> **Data records**:
↓↓↓

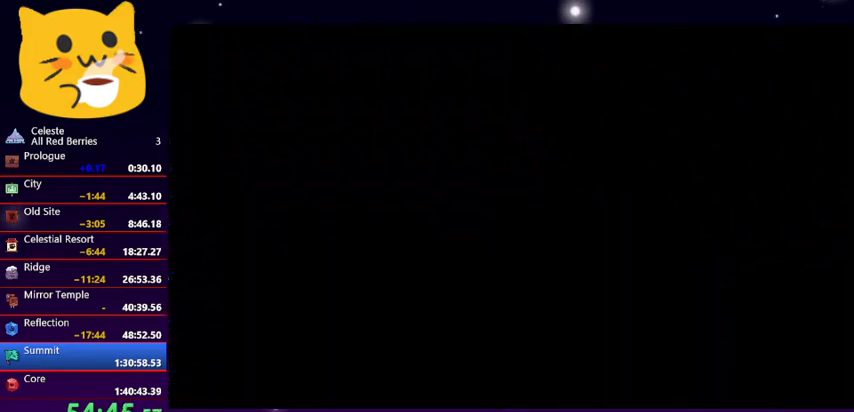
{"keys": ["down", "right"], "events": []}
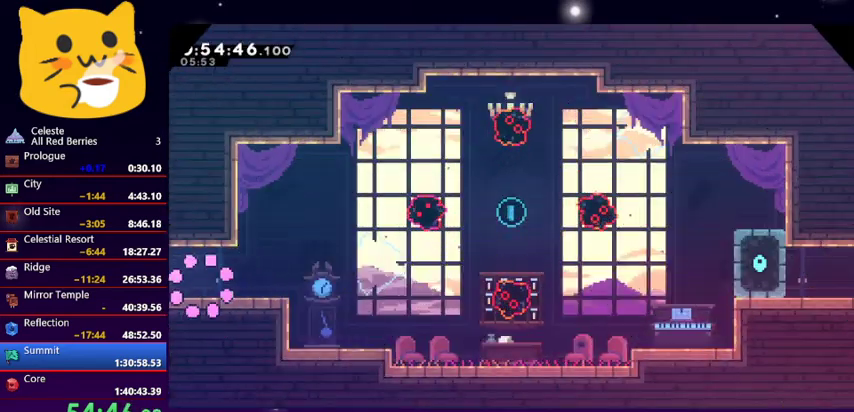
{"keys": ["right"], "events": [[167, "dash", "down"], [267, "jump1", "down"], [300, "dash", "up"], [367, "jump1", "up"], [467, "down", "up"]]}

↑↑↑
↓↓↓

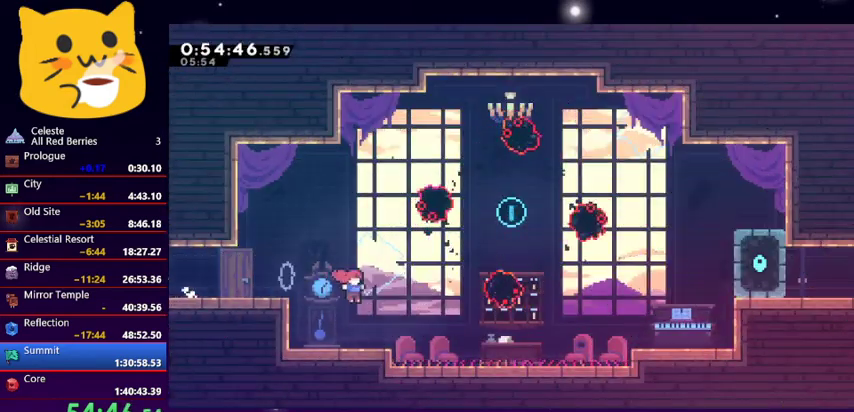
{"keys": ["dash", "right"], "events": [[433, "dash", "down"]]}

↑↑↑
↓↓↓

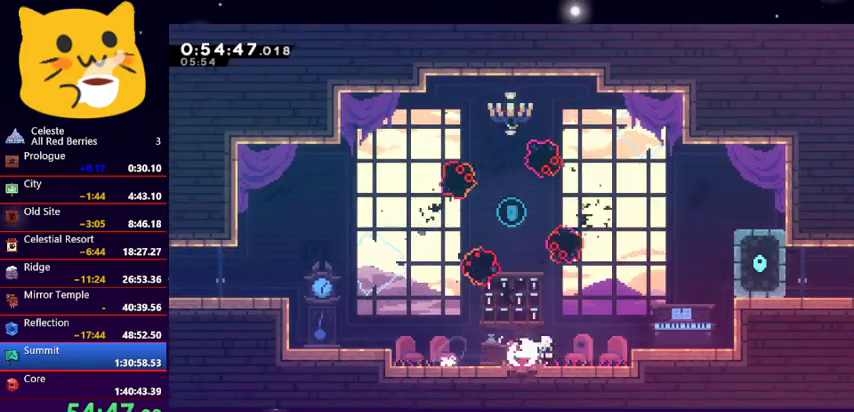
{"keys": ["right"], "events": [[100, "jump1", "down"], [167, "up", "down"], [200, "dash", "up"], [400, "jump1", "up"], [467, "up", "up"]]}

↑↑↑

Check every line of the data, and copy the ones that contain "dash".

{"keys": ["right"], "events": [[167, "dash", "down"], [267, "jump1", "down"], [300, "dash", "up"], [367, "jump1", "up"], [467, "down", "up"]]}
{"keys": ["dash", "right"], "events": [[433, "dash", "down"]]}
{"keys": ["right"], "events": [[100, "jump1", "down"], [167, "up", "down"], [200, "dash", "up"], [400, "jump1", "up"], [467, "up", "up"]]}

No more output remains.